Le ministre-président de la Fédération Wallonie-Bruxelles, Rudy Demotte, a pris acte de l'arrêt de la Cour constitutionnelle rendu jeudi à propos des cours philosophiques dans l'enseignement officiel. Il souhaite que la question puisse être tranchée pour la prochaine rentrée scolaire.

Les services juridiques de l'administration de la Fédération Wallonie-Bruxelles se pencheront dans les prochains jours sur les conséquences juridiques de l'arrêt, notamment sur le Pacte scolaire. Le ministre-président a rappelé que le gouvernement avait déjà pris position et franchi une étape dans ce dossier en prévoyant, dans la Déclaration de politique communautaire, de transformer une heure de cours philosophique en cours de citoyenneté.

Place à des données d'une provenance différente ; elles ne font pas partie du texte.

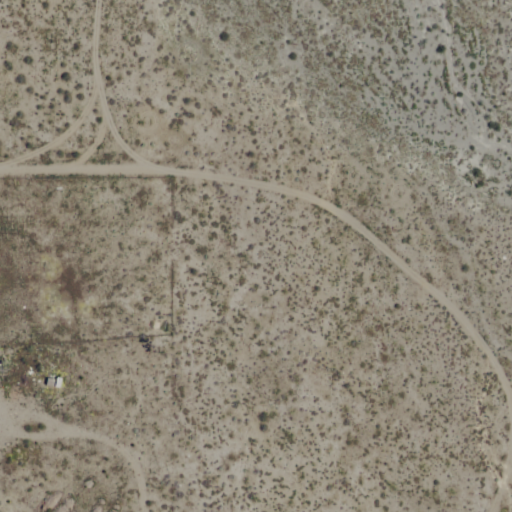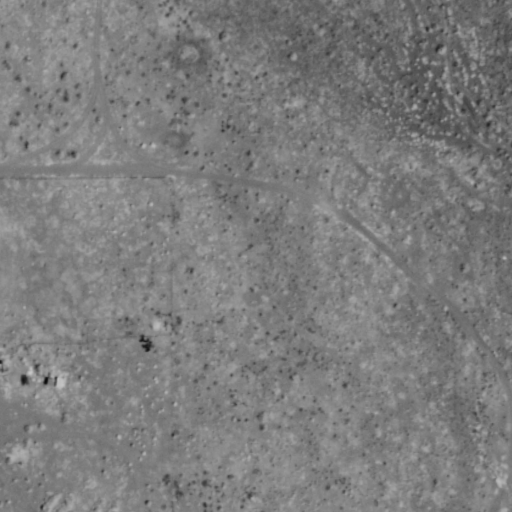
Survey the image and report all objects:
road: (93, 438)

"L'avenir de la deuxième heure de cours de morale ou religion sera discutée prochainement en gouvernement et au parlement mais toute réforme devra se faire en fonction de deux balises: garantir l'emploi et ne pas constituer un surcoût pour la Fédération", a-t-il précisé. La ministre de l'Enseignement, Joëlle Milquet, n'a pas encore réagi. Elle ne devrait faire connaître sa position que dans la soirée.

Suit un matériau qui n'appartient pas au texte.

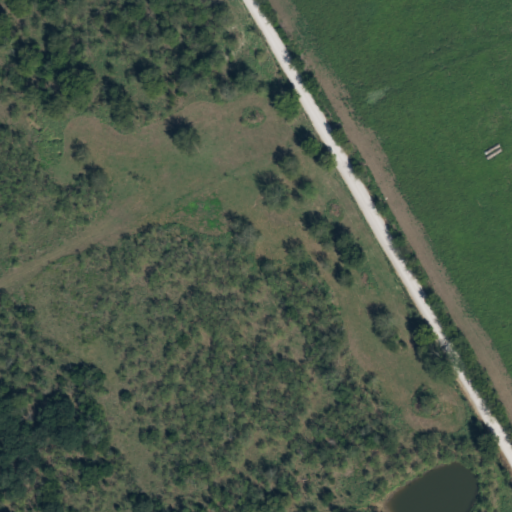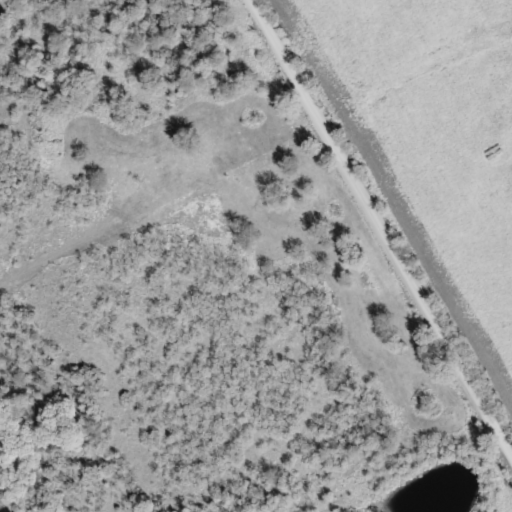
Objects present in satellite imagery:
road: (383, 221)
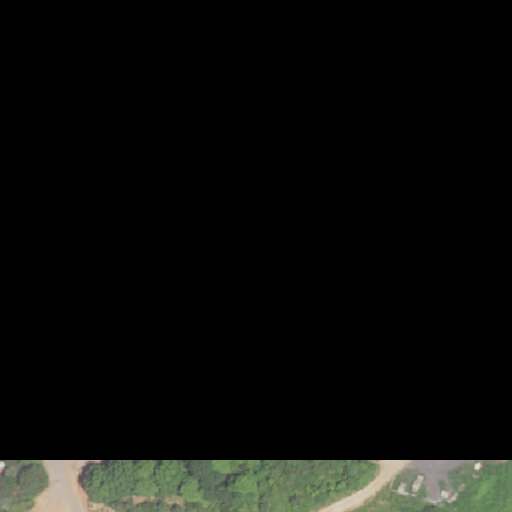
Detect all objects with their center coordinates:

Flahaut dénonce une récupération faite par le MR

Le ministre du Budget de la Fédération Wallonie-Bruxelles, André Flahaut, a dénoncé jeudi la récupération faite selon lui notamment par le MR d'une idée dont il revendique la paternité - l'instauration d'un cours de citoyenneté - après l'arrêt rendu par la Cour constitutionnelle sur l'obligation de suivre un cours de religion ou de morale dans l'enseignement officiel.

"Dès 1997, j'ai déposé une plaquette sur un cours de citoyenneté", a-t-il affirmé à l'agence BELGA. M. Flahaut (PS) a rappelé qu'il avait, lorsqu'il était ministre de la Défense, "imposé" un tel cours de citoyenneté dans les écoles militaires, dès la rentrée académique 2001, une initiative que son successeur, Pieter De Crem (CD&V) s'était "empressé de supprimer".

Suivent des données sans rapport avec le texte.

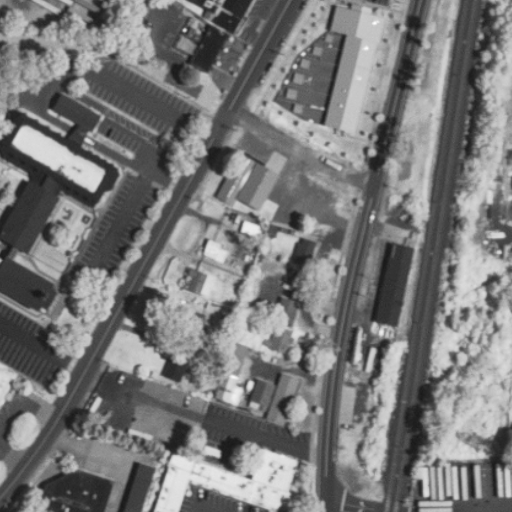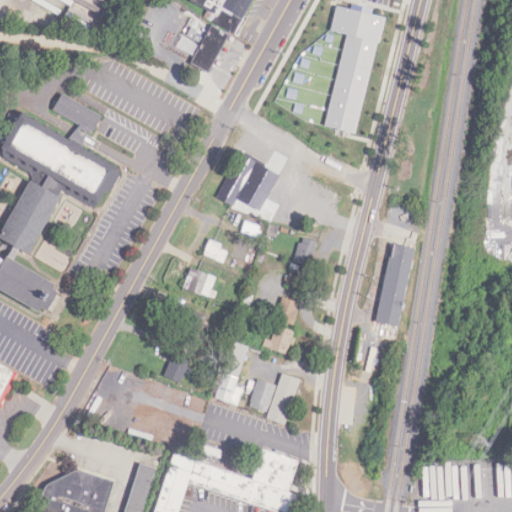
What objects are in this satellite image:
building: (218, 28)
road: (37, 38)
building: (208, 49)
building: (352, 65)
building: (352, 66)
road: (122, 80)
road: (114, 117)
road: (79, 133)
road: (302, 149)
road: (117, 155)
road: (500, 167)
building: (247, 183)
building: (246, 186)
building: (47, 189)
building: (48, 189)
road: (120, 224)
building: (215, 251)
building: (215, 251)
building: (303, 252)
building: (304, 252)
road: (150, 253)
road: (357, 253)
railway: (427, 256)
railway: (436, 256)
building: (198, 282)
building: (198, 282)
building: (394, 283)
building: (391, 285)
building: (286, 310)
building: (286, 311)
building: (279, 339)
road: (42, 349)
building: (176, 367)
building: (176, 367)
building: (231, 374)
building: (232, 376)
building: (5, 379)
building: (5, 382)
building: (261, 395)
building: (274, 397)
building: (282, 398)
road: (204, 418)
road: (7, 421)
power tower: (479, 441)
road: (104, 456)
building: (230, 482)
building: (230, 483)
building: (138, 488)
building: (73, 493)
building: (75, 493)
road: (205, 509)
road: (345, 509)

La première leçon du cours d'éducation et de sensibilisation à la citoyenneté avait été donnée par M. Flahaut le 10 octobre 2001 à l'École royale militaire (ERM). Il faisait appel à des personnes extérieures au milieu militaire, "afin de susciter l'ouverture des élèves officiers à d'autres réalités".

L'ancien président de la Chambre a assuré que son ancien collègue des Affaires étrangères et actuel député européen Louis Michel, avait reconnu qu'il était l'initiateur d'un tel projet - alors que le président du MR, Olivier Chastel, a salué jeudi le "combat mené par le député Richard Miller depuis des années pour que l'organisation des cours dits philosophiques soit réformée" en rappelant que la députée Françoise Bertieaux a aussi déposé une proposition de décret visant à créer un cours de citoyenneté obligatoire. "C'est à croire que c'est celui qui gueule le plus fort qu'on entend en dernier", a conclu M. Flahaut.